Session 1 Statistics As Problem Solving
Consider statistics as a problem-solving process and examine its four components: asking questions, collecting appropriate data, analyzing the data, and interpreting the results. This session investigates the nature of data and its potential sources of variation. Variables, bias, and random sampling are introduced.
Session 2 Data Organization and Representation
Explore different ways of representing, analyzing, and interpreting data, including line plots, frequency tables, cumulative and relative frequency tables, and bar graphs. Learn how to use intervals to describe variation in data. Learn how to determine and understand the median.
Session 3 Describing Distributions
Continue learning about organizing and grouping data in different graphs and tables. Learn how to analyze and interpret variation in data by using stem and leaf plots and histograms. Learn about relative and cumulative frequency.
Session 4 Min, Max and the Five-Number Summary
Investigate various approaches for summarizing variation in data, and learn how dividing data into groups can help provide other types of answers to statistical questions. Understand numerical and graphic representations of the minimum, the maximum, the median, and quartiles. Learn how to create a box plot.
Session 5 Variation About the Mean
Explore the concept of the mean and how variation in data can be described relative to the mean. Concepts include fair and unfair allocations, and how to measure variation about the mean.
Session 6 Designing Experiments
Examine how to collect and compare data from observational and experimental studies, and learn how to set up your own experimental studies.
Session 7 Bivariate Data and Analysis
Analyze bivariate data and understand the concepts of association and co-variation between two quantitative variables. Explore scatter plots, the least squares line, and modeling linear relationships.
Session 8 Probability
Investigate some basic concepts of probability and the relationship between statistics and probability. Learn about random events, games of chance, mathematical and experimental probability, tree diagrams, and the binomial probability model.
Session 9 Random Sampling and Estimation
Learn how to select a random sample and use it to estimate characteristics of an entire population.
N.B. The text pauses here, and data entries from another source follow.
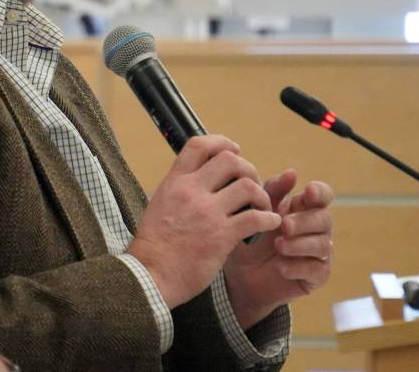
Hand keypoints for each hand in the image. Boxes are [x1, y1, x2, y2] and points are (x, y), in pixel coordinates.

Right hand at [127, 135, 281, 308]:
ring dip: (262, 194)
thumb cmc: (154, 246)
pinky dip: (269, 218)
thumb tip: (197, 179)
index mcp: (174, 182)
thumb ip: (178, 189)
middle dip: (248, 168)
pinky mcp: (221, 236)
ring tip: (262, 206)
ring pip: (248, 186)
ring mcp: (206, 213)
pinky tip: (269, 224)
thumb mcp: (158, 204)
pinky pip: (256, 218)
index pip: (199, 145)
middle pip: (230, 160)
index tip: (234, 150)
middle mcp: (190, 191)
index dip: (222, 142)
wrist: (149, 276)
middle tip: (251, 184)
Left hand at [223, 170, 333, 328]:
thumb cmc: (250, 237)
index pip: (323, 195)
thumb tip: (292, 173)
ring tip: (278, 245)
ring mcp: (318, 253)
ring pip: (323, 244)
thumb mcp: (255, 212)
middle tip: (284, 225)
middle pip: (324, 219)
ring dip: (300, 244)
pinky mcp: (315, 276)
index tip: (308, 192)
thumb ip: (271, 192)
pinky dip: (298, 267)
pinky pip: (316, 269)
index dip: (320, 192)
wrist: (240, 275)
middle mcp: (315, 229)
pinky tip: (281, 267)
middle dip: (305, 221)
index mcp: (302, 209)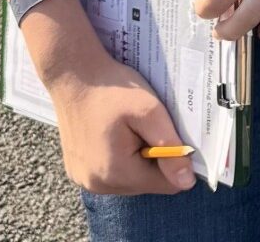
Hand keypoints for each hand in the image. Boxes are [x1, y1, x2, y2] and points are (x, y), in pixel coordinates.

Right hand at [46, 48, 197, 195]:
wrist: (73, 75)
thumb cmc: (112, 89)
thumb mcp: (150, 112)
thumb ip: (170, 147)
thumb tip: (186, 181)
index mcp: (115, 173)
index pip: (165, 184)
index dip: (175, 159)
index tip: (168, 133)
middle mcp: (97, 185)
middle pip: (146, 182)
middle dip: (154, 157)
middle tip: (146, 126)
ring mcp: (84, 180)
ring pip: (130, 179)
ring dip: (137, 158)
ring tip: (129, 128)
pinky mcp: (77, 171)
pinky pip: (111, 173)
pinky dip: (120, 157)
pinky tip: (115, 133)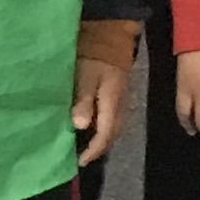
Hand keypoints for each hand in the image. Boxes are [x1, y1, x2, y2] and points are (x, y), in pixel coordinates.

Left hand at [71, 54, 129, 168]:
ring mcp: (121, 102)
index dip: (93, 150)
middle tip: (79, 158)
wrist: (111, 37)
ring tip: (83, 148)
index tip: (79, 162)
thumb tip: (80, 126)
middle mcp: (120, 107)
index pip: (105, 135)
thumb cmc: (93, 56)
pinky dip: (101, 129)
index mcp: (112, 103)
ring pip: (113, 129)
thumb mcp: (85, 76)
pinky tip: (89, 129)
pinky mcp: (117, 97)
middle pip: (111, 135)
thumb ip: (83, 100)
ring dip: (100, 140)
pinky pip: (111, 120)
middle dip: (97, 149)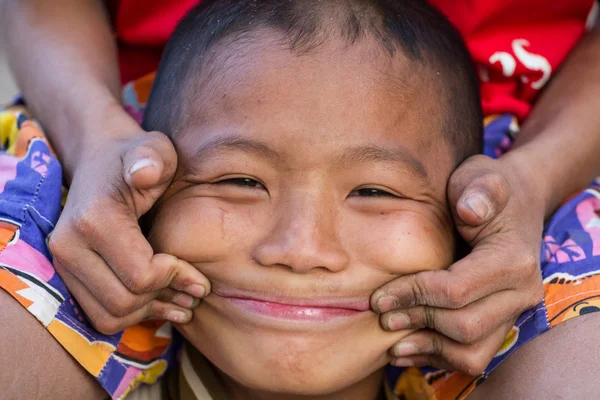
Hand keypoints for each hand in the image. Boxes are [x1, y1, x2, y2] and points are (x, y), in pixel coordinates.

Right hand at [49, 121, 209, 334]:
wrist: (99, 163)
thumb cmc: (136, 158)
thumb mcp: (154, 149)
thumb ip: (152, 158)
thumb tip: (145, 174)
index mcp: (94, 219)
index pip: (140, 275)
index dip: (176, 279)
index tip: (199, 274)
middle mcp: (68, 246)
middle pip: (124, 302)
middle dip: (165, 298)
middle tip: (195, 290)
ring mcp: (62, 265)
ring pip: (109, 317)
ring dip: (149, 313)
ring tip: (182, 300)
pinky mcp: (67, 278)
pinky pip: (100, 316)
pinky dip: (133, 317)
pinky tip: (161, 304)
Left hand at [371, 154, 544, 374]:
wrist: (513, 203)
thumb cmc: (484, 188)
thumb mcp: (482, 175)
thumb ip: (478, 189)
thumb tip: (470, 210)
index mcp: (513, 259)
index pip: (456, 290)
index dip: (413, 295)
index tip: (377, 297)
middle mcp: (520, 293)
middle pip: (464, 327)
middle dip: (417, 322)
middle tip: (381, 315)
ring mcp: (514, 312)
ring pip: (473, 353)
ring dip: (429, 349)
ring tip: (392, 341)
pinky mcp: (502, 323)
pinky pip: (474, 357)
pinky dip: (439, 357)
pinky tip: (409, 347)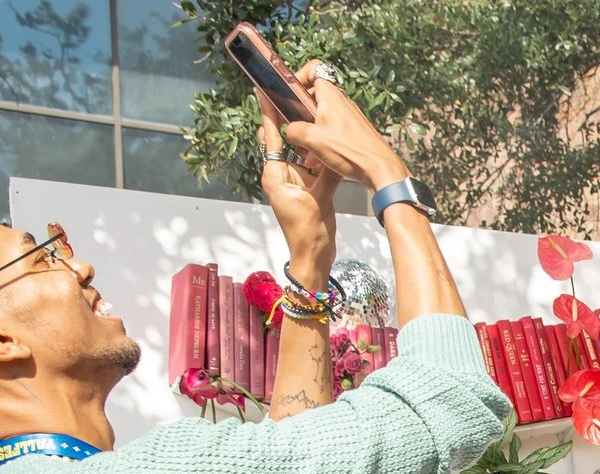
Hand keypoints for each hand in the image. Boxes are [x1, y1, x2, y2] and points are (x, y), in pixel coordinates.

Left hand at [257, 98, 339, 278]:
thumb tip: (334, 151)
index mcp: (275, 174)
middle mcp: (281, 174)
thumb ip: (327, 174)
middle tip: (295, 96)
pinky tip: (326, 144)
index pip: (271, 136)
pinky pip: (310, 165)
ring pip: (298, 151)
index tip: (264, 90)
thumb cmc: (309, 233)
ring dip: (306, 138)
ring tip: (313, 115)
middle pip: (281, 140)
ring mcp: (293, 182)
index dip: (269, 112)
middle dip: (287, 119)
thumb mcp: (320, 200)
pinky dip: (317, 156)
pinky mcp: (306, 189)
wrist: (314, 257)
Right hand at [279, 64, 407, 191]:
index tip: (289, 92)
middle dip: (301, 115)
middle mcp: (342, 102)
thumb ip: (293, 130)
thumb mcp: (311, 139)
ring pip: (323, 118)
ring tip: (308, 152)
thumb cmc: (350, 151)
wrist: (381, 169)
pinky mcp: (356, 132)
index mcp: (331, 96)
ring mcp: (350, 117)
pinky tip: (321, 160)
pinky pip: (334, 131)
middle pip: (314, 99)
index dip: (299, 76)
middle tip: (296, 131)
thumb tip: (290, 131)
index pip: (313, 70)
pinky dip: (324, 142)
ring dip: (312, 133)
Learn how to describe variation in estimates, and the effect of sample size on an estimate's accuracy.
Session 10 Classroom Case Studies, Grades K-2
Explore how the concepts developed in this course can be applied through a case study of a K-2 teacher, Ellen Sabanosh, a former course participant who has adapted her new knowledge to her classroom.
Session 11 Classroom Case Studies, Grades 3-5
Explore how the concepts developed in this course can be applied through case studies of a grade 3-5 teacher, Suzanne L'Esperance and grade 6-8 teacher, Paul Snowden, both former course participants who have adapted their new knowledge to their classrooms.